- To-do item: Please state how many lines in the records below contain the word "Serie"; the answer should be a number and nothing else.

"""

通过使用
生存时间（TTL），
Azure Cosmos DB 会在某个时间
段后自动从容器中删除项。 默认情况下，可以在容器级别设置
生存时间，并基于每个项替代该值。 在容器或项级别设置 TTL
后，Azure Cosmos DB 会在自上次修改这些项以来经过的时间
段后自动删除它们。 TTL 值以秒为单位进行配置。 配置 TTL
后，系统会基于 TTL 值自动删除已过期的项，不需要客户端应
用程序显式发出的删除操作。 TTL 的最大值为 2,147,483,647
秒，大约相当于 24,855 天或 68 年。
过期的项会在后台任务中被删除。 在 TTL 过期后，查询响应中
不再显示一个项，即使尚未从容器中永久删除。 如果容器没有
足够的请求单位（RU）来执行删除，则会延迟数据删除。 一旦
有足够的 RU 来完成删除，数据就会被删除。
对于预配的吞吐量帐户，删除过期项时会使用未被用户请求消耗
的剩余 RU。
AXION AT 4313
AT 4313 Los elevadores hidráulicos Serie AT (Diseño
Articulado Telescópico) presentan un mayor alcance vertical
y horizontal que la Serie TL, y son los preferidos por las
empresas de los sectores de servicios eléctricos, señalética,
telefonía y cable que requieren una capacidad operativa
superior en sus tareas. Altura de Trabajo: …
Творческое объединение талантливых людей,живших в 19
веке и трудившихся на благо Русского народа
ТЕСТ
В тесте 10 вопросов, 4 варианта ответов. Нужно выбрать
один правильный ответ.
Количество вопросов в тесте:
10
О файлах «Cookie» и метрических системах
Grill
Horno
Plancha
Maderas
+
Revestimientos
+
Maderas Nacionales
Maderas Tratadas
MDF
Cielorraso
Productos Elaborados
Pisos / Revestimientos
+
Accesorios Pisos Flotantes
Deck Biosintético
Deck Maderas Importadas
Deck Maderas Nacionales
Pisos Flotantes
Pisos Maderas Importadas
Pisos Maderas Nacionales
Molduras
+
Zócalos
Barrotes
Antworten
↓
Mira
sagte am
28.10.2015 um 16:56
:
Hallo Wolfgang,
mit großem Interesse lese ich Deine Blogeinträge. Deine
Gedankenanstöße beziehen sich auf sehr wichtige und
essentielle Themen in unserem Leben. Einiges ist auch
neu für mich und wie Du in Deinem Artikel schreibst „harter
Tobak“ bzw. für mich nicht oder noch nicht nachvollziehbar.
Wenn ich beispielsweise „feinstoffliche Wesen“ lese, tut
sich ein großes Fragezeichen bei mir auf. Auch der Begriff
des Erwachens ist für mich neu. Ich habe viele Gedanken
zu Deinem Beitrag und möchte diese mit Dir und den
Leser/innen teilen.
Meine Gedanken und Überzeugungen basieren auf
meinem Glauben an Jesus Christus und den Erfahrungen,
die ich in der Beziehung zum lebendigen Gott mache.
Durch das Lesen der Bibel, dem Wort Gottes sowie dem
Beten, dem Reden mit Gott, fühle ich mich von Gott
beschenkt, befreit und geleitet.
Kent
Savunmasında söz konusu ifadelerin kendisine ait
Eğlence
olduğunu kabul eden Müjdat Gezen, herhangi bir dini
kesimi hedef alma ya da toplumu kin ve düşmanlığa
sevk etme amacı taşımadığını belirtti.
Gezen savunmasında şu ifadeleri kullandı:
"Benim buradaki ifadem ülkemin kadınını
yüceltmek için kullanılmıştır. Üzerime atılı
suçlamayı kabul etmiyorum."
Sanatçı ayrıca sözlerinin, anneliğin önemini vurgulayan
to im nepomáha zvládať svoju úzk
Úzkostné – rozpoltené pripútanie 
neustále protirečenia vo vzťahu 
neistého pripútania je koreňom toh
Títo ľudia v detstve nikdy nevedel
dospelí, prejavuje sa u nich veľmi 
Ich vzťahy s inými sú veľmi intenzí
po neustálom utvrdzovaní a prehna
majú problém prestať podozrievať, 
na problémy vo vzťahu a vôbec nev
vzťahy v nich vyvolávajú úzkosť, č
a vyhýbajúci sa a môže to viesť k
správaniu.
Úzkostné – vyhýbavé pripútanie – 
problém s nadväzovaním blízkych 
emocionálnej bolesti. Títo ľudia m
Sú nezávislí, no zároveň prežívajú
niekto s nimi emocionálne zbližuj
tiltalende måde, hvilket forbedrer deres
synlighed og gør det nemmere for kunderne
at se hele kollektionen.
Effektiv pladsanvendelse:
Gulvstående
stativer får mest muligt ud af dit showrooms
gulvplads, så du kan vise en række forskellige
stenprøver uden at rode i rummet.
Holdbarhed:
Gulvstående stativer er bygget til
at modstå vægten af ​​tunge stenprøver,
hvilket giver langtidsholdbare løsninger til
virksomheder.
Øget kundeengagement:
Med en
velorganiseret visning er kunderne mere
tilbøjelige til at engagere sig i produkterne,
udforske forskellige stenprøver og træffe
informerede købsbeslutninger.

"""

- Exercise answer: 2